(Input data)

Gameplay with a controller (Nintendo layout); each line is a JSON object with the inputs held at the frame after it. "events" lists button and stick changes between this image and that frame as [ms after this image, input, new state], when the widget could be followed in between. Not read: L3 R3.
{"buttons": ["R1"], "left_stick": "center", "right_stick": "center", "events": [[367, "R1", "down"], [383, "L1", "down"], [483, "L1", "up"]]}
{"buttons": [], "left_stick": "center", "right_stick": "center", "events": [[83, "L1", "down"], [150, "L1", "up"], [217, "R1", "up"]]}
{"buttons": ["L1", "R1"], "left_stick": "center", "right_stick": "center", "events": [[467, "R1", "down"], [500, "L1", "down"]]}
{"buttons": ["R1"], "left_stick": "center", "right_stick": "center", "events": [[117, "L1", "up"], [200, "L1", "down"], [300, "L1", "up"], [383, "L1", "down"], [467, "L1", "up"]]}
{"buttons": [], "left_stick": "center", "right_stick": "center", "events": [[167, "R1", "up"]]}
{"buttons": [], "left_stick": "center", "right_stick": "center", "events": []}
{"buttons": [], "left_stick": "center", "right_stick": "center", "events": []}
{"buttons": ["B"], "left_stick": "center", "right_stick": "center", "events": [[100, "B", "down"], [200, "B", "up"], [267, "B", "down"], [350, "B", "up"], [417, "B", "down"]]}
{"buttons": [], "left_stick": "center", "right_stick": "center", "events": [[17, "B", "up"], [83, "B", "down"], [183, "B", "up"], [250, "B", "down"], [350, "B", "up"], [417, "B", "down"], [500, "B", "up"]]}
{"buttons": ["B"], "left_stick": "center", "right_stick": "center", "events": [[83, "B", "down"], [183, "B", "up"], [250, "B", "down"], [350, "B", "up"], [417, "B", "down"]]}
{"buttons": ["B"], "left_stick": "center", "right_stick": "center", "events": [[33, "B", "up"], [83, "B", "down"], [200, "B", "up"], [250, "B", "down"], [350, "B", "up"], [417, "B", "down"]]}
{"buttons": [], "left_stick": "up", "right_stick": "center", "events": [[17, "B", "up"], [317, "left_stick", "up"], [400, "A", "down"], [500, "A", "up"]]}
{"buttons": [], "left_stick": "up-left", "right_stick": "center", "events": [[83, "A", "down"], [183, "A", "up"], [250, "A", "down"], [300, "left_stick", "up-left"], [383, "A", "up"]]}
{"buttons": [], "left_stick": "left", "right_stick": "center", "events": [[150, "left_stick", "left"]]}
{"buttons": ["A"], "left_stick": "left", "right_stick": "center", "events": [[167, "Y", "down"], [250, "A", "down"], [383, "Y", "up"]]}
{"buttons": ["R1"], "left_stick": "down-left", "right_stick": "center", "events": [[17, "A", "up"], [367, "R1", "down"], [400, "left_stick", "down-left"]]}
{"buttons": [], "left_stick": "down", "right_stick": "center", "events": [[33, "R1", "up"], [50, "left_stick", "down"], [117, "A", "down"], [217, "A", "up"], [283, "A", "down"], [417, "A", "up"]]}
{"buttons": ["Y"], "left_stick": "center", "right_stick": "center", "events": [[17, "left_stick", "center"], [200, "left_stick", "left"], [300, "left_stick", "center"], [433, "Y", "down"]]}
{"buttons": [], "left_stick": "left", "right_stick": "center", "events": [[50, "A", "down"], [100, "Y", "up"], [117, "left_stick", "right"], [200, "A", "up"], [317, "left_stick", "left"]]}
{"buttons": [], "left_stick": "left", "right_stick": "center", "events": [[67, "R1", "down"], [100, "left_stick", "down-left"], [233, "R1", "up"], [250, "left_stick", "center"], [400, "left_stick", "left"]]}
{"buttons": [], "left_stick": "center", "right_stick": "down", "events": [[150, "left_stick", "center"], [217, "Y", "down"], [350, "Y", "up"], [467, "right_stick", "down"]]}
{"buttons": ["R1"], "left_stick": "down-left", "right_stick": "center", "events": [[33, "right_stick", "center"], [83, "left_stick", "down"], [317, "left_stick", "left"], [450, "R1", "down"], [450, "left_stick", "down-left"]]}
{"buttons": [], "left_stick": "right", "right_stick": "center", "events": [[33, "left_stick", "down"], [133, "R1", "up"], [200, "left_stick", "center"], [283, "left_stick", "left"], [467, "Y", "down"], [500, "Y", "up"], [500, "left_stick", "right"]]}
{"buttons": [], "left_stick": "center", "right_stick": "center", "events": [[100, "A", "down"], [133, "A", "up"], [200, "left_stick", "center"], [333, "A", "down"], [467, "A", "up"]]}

(End Input data)

What is needed here is an exact copy of every record.

Your response
Gameplay with a controller (Nintendo layout); each line is a JSON object with the inputs held at the frame after it. "events" lists button and stick changes between this image and that frame as [ms after this image, input, new state], when the widget could be followed in between. Not read: L3 R3.
{"buttons": ["R1"], "left_stick": "center", "right_stick": "center", "events": [[367, "R1", "down"], [383, "L1", "down"], [483, "L1", "up"]]}
{"buttons": [], "left_stick": "center", "right_stick": "center", "events": [[83, "L1", "down"], [150, "L1", "up"], [217, "R1", "up"]]}
{"buttons": ["L1", "R1"], "left_stick": "center", "right_stick": "center", "events": [[467, "R1", "down"], [500, "L1", "down"]]}
{"buttons": ["R1"], "left_stick": "center", "right_stick": "center", "events": [[117, "L1", "up"], [200, "L1", "down"], [300, "L1", "up"], [383, "L1", "down"], [467, "L1", "up"]]}
{"buttons": [], "left_stick": "center", "right_stick": "center", "events": [[167, "R1", "up"]]}
{"buttons": [], "left_stick": "center", "right_stick": "center", "events": []}
{"buttons": [], "left_stick": "center", "right_stick": "center", "events": []}
{"buttons": ["B"], "left_stick": "center", "right_stick": "center", "events": [[100, "B", "down"], [200, "B", "up"], [267, "B", "down"], [350, "B", "up"], [417, "B", "down"]]}
{"buttons": [], "left_stick": "center", "right_stick": "center", "events": [[17, "B", "up"], [83, "B", "down"], [183, "B", "up"], [250, "B", "down"], [350, "B", "up"], [417, "B", "down"], [500, "B", "up"]]}
{"buttons": ["B"], "left_stick": "center", "right_stick": "center", "events": [[83, "B", "down"], [183, "B", "up"], [250, "B", "down"], [350, "B", "up"], [417, "B", "down"]]}
{"buttons": ["B"], "left_stick": "center", "right_stick": "center", "events": [[33, "B", "up"], [83, "B", "down"], [200, "B", "up"], [250, "B", "down"], [350, "B", "up"], [417, "B", "down"]]}
{"buttons": [], "left_stick": "up", "right_stick": "center", "events": [[17, "B", "up"], [317, "left_stick", "up"], [400, "A", "down"], [500, "A", "up"]]}
{"buttons": [], "left_stick": "up-left", "right_stick": "center", "events": [[83, "A", "down"], [183, "A", "up"], [250, "A", "down"], [300, "left_stick", "up-left"], [383, "A", "up"]]}
{"buttons": [], "left_stick": "left", "right_stick": "center", "events": [[150, "left_stick", "left"]]}
{"buttons": ["A"], "left_stick": "left", "right_stick": "center", "events": [[167, "Y", "down"], [250, "A", "down"], [383, "Y", "up"]]}
{"buttons": ["R1"], "left_stick": "down-left", "right_stick": "center", "events": [[17, "A", "up"], [367, "R1", "down"], [400, "left_stick", "down-left"]]}
{"buttons": [], "left_stick": "down", "right_stick": "center", "events": [[33, "R1", "up"], [50, "left_stick", "down"], [117, "A", "down"], [217, "A", "up"], [283, "A", "down"], [417, "A", "up"]]}
{"buttons": ["Y"], "left_stick": "center", "right_stick": "center", "events": [[17, "left_stick", "center"], [200, "left_stick", "left"], [300, "left_stick", "center"], [433, "Y", "down"]]}
{"buttons": [], "left_stick": "left", "right_stick": "center", "events": [[50, "A", "down"], [100, "Y", "up"], [117, "left_stick", "right"], [200, "A", "up"], [317, "left_stick", "left"]]}
{"buttons": [], "left_stick": "left", "right_stick": "center", "events": [[67, "R1", "down"], [100, "left_stick", "down-left"], [233, "R1", "up"], [250, "left_stick", "center"], [400, "left_stick", "left"]]}
{"buttons": [], "left_stick": "center", "right_stick": "down", "events": [[150, "left_stick", "center"], [217, "Y", "down"], [350, "Y", "up"], [467, "right_stick", "down"]]}
{"buttons": ["R1"], "left_stick": "down-left", "right_stick": "center", "events": [[33, "right_stick", "center"], [83, "left_stick", "down"], [317, "left_stick", "left"], [450, "R1", "down"], [450, "left_stick", "down-left"]]}
{"buttons": [], "left_stick": "right", "right_stick": "center", "events": [[33, "left_stick", "down"], [133, "R1", "up"], [200, "left_stick", "center"], [283, "left_stick", "left"], [467, "Y", "down"], [500, "Y", "up"], [500, "left_stick", "right"]]}
{"buttons": [], "left_stick": "center", "right_stick": "center", "events": [[100, "A", "down"], [133, "A", "up"], [200, "left_stick", "center"], [333, "A", "down"], [467, "A", "up"]]}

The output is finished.